=== Activity list ===
1. In the talk on compassion, what advice does the Buddha give to someone who wants to deepen in wisdom?
2. Continue the talk on compassion after its last sentence.

So it's actually not obvious to human beings that this is necessary. It's not obvious. Maybe for many if not all the people in this room, it does feel obvious by now. But that's probably because you've heard it over and over in Dharma teachings or other -- spiritual intuition or whatever. But it's actually not that obvious. We need reminding of it. So even in the context of this retreat, we actually need reminding of it, that we want to develop this willingness to open to suffering and to be touched by it. Guarding, watching out, that we don't go numb through overwhelm. So for instance, watching the news every day, reading the newspaper every day, can actually be too much, and the heart just gets numb. So taking care of that ability to open and be touched.

[22:47] Slowly, over time, we develop a confidence that we can do this. We actually develop a confidence in the heart's capacity to draw close to suffering and not be bowled over. That comes definitely with time. We become more confident in our own capacity to do that. So this willingness to open and to be touched by suffering. As I said, insight, and the deeper we go into insight and this question of how suffering arises, that will automatically, should automatically bring with it compassion, particularly this strand of anattā that we keep picking up in this retreat, and going into that. The more we let go of self, the looser -- rather, the more we loosen our identification, the more compassion is allowed into the being. It's like literally there is more space in the heart when we're less constricting around self-definition, self-views, ownership, identification.

Action. So, this is an interesting one. Sometimes as meditators we can tend to assume that all I need to do is sit here all day, or enough hours, sit and walk, sit and walk, sit and walk -- and bada-bing, bada-boom, there it is! [laughs] Maybe, but maybe not. Action. So maybe compassion deepens through acting compassionately, through putting ourselves in situations of service, situations of volunteering, etc., where that's the actual environment. One actually acts on it. So there's certainly a movement from formal practice that flows out into the life, but the other way round as well. The actions in our life will flow back into the heart and the consciousness when we come back to sit. Most things in Dharma work both ways in terms of causality.

The Buddha has this very lovely piece of advice, and he says if you want to deepen in wisdom, associate with the wise. Basically hang out with people with insight, hang out with people who've gone deep into practice and who are living that understanding. Hang out with them, associate, let it rub off, let yourself learn from that.[4] Well, we could say, if you want compassion to grow, associate with the compassionate. Associate with those who have given themselves to service. And there are plenty of bodhisattvas in this world, living out a life of compassion, both in the first world and the second world and the third world and -- all of it. And one can seek out these people and be around them. There are a lot of remarkable beings out there. And just to let that rub off. Let something of their compassion, but also, in a way, their abandon, because there's freedom in compassion. And one gets the sense of letting their abandon and their freedom rub off on the being. The being absorbs that. Something very beautiful, I think, in that.

=== Stored data ===
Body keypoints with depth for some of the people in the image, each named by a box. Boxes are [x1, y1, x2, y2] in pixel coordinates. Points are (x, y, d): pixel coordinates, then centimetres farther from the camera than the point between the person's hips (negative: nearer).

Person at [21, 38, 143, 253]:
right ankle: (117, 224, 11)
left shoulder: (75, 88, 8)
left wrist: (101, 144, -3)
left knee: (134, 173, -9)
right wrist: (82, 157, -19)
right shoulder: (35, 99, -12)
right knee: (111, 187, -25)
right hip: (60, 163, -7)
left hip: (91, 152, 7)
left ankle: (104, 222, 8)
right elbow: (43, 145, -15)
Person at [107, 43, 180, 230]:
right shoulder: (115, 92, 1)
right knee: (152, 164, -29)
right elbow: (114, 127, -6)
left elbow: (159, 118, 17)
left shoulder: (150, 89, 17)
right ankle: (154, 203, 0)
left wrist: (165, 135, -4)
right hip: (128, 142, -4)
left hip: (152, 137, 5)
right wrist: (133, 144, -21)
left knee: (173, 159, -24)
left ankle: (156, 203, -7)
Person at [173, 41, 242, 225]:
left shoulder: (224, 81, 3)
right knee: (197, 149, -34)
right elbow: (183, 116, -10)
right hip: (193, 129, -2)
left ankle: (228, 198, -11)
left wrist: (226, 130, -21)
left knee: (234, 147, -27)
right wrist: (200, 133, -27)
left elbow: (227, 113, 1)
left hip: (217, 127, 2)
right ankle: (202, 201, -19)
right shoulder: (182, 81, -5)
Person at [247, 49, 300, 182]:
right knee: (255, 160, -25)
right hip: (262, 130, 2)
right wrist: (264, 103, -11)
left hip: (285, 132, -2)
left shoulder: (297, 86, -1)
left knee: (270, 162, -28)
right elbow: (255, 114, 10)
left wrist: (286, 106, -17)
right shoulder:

=== Answers below ===
1. Associate with the wise.

2.
What nurtures compassion? Happiness nurtures compassion as well. So this is an interesting one too. I have a friend. I think I mentioned her the other day in one of the talks. She suffers from depression periodically. And in those periods of depression she is unable to manifest, to open her heart, to allow to flow out of her what's actually very, very beautiful and deep compassion that she has in her heart. So taking care of our happiness -- through all the different ways, cultivating the beautiful qualities, generosity, samādhi, mettā, all the rest of it, building the happiness gradually over our life -- that happiness allows compassion. It's a foundation for compassion. The more happiness, actually, the more compassion.

[27:12] I think I heard Mother Teresa say once that she wouldn't take on a nun who wanted to work in her order (which is, you know, great service; that's their primary thing, working with the poorest of the poor in Calcutta), she wouldn't take on a young woman or an older woman who wanted to be a nun unless that joy was there, either there already or very much there coming from the giving. That she would just say, "No, it's not right for you." So this is one piece, but taking care of our happiness is significant.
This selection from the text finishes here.